The federal action was expected, as the Department of Justice warned Oklahoma officials last week the agency would sue unless the state agreed not to enforce the new law.
In response, Oklahoma Attorney General Gentner Drummond called the DOJ’s preemption argument “dubious at best” and said that while the federal government has broad authority over immigration, it does not have “exclusive power” on the subject.
“Oklahoma is exercising its concurrent and complementary power as a sovereign state to address an ongoing public crisis within its borders through appropriate legislation,” Drummond wrote in a letter to the DOJ. “Put more bluntly, Oklahoma is cleaning up the Biden Administration’s mess through entirely legal means in its own backyard — and will resolutely continue to do so by supplementing federal prohibitions with robust state penalties.”
Texas was allowed to enforce a law similar to Oklahoma’s for only a few confusing hours in March before it was put on hold by a federal appeals court’s three-judge panel.
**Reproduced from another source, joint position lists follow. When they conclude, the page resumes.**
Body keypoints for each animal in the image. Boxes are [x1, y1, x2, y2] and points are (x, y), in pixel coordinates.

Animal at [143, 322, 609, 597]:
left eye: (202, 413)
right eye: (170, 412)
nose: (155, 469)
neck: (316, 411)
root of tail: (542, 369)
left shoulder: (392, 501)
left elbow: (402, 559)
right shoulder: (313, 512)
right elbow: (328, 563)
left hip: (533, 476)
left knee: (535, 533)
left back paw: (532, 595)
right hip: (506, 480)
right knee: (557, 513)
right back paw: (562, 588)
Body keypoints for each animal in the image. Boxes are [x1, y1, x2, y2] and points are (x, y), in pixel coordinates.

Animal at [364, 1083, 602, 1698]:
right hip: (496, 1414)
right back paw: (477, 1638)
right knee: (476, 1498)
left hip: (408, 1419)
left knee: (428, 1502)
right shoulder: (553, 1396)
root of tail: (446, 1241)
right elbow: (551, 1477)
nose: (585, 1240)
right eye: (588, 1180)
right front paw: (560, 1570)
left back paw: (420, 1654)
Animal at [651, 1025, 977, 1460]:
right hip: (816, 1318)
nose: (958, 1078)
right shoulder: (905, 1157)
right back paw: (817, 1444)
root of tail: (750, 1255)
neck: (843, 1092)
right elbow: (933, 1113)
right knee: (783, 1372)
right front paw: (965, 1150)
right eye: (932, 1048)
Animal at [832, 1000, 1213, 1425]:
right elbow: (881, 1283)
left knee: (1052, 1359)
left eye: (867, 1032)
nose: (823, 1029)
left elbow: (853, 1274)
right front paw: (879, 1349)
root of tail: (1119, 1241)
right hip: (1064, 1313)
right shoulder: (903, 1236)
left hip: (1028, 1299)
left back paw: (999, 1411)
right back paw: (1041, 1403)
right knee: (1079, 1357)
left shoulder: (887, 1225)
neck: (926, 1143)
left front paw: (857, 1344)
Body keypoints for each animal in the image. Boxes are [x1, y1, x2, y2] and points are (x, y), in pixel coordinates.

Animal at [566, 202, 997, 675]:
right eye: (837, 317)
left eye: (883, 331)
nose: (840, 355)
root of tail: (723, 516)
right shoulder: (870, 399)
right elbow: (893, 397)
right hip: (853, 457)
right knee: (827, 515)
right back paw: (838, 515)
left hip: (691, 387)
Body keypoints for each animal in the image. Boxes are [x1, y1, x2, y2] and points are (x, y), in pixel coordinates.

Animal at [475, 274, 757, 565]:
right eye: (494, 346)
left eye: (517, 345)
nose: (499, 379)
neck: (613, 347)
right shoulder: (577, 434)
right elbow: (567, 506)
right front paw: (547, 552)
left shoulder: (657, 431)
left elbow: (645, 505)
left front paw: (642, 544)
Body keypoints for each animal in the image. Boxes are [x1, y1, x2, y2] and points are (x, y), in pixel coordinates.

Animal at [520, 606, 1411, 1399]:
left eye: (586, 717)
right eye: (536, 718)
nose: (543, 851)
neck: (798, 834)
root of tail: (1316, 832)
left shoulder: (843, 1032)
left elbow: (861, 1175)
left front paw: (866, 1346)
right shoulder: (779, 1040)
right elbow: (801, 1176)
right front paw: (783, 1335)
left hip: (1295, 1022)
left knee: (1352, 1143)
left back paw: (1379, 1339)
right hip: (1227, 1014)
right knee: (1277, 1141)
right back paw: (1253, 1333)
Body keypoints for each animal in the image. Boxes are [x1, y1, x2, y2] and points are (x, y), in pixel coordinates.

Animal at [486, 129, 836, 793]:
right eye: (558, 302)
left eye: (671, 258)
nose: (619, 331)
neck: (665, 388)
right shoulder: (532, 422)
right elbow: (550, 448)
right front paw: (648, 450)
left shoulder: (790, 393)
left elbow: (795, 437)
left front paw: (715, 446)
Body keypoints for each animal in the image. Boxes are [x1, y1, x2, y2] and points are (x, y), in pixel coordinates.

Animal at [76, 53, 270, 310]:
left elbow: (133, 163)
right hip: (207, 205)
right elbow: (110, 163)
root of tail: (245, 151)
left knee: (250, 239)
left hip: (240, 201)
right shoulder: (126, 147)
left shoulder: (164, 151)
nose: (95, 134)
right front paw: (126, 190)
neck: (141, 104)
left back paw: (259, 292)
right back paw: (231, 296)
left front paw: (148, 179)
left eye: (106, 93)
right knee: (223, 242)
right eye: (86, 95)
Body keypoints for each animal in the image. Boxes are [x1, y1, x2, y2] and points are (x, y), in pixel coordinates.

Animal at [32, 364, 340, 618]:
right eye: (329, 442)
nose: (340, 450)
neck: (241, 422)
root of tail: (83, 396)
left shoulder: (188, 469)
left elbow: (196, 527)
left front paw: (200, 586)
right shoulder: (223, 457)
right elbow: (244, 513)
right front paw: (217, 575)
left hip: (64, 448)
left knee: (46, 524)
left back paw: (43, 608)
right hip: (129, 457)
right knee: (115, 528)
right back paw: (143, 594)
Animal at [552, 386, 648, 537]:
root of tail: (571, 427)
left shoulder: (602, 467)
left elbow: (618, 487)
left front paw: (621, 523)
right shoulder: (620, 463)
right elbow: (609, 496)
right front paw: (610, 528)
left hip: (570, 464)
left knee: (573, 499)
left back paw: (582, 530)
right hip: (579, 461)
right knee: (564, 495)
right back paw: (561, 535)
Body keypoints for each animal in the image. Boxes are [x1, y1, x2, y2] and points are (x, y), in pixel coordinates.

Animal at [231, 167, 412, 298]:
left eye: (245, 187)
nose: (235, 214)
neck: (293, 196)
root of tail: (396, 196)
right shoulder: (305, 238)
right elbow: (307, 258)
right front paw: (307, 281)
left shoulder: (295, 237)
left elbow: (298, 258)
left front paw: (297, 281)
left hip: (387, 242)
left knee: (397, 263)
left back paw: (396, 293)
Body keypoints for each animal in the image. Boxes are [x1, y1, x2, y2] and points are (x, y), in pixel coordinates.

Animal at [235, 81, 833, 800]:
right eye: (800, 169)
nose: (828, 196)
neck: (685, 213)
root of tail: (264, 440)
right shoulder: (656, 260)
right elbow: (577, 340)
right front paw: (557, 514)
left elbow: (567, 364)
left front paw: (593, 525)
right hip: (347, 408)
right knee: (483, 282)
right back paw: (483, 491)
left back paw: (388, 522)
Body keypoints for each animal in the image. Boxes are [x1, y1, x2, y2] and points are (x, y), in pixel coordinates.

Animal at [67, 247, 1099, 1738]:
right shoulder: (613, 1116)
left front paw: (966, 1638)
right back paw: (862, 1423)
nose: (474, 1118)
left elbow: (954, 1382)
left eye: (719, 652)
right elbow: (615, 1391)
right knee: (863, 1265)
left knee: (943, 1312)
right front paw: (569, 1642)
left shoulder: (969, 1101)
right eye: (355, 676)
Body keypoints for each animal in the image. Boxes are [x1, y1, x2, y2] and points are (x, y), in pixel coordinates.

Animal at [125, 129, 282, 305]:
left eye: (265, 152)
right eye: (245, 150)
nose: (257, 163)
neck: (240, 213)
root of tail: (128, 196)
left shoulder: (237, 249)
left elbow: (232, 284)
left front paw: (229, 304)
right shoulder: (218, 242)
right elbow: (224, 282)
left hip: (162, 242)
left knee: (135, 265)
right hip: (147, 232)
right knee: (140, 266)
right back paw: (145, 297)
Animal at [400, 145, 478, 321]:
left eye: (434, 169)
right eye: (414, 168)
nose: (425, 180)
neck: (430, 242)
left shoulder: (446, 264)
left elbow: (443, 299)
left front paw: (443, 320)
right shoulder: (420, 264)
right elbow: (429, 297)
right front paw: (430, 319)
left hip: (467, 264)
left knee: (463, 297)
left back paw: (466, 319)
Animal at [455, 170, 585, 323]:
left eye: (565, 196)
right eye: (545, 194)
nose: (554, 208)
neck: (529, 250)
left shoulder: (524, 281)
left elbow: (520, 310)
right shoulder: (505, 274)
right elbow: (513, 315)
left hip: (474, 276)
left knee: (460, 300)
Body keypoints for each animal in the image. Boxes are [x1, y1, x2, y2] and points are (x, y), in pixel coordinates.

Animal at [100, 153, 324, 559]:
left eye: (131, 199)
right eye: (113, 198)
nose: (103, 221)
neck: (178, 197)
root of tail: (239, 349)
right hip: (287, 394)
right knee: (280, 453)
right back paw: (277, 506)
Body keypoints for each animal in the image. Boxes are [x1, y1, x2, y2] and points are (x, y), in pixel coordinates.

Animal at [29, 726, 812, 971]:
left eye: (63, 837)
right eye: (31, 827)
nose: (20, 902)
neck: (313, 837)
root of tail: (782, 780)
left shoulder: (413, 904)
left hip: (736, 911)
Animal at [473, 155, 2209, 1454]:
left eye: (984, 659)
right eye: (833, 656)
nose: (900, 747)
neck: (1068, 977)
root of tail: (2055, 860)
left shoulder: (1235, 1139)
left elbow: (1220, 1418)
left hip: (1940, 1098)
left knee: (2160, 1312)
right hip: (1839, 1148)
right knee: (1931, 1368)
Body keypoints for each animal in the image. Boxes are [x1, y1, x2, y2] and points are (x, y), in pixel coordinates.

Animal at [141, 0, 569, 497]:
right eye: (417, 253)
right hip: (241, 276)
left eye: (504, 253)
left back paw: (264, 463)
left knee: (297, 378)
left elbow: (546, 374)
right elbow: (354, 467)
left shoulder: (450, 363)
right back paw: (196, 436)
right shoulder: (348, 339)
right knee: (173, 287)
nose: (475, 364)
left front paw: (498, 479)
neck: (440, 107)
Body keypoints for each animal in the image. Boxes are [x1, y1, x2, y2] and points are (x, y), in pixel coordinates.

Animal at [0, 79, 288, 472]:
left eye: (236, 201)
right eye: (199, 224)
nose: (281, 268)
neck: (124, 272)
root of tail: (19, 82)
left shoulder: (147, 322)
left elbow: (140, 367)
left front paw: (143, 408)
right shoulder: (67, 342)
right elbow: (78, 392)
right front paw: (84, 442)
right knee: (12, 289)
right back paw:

The panel heard arguments from supporters and opponents in April and will next issue a decision on the law’s constitutionality.
The Justice Department filed another lawsuit earlier this month seeking to block an Iowa law that would allow criminal charges to be brought against people who have outstanding deportation orders or who previously have been removed from or denied admission to the United States.
The law in Oklahoma has prompted several large protests at the state Capitol that included immigrants and their families voicing concern that their loved ones will be racially profiled by police.
“We feel attacked,” said Sam Wargin Grimaldo, an immigration attorney who attended a rally last month wearing a shirt that read, “Young, Latino and Proud.”
“People are afraid to step out of their houses if legislation like this is proposed and then passed,” he said.
The Oklahoma Association of Chiefs of Police and the Metro Law Enforcement Agency Leaders issued a joint statement earlier this month saying they weren’t involved in drafting the bill and raised concerns that it would put crime victims at risk because they might fear reporting to law enforcement.
“This law has the potential to destroy the connections and relationships we have built within our local immigrant communities and set us back for many years to come,” they said.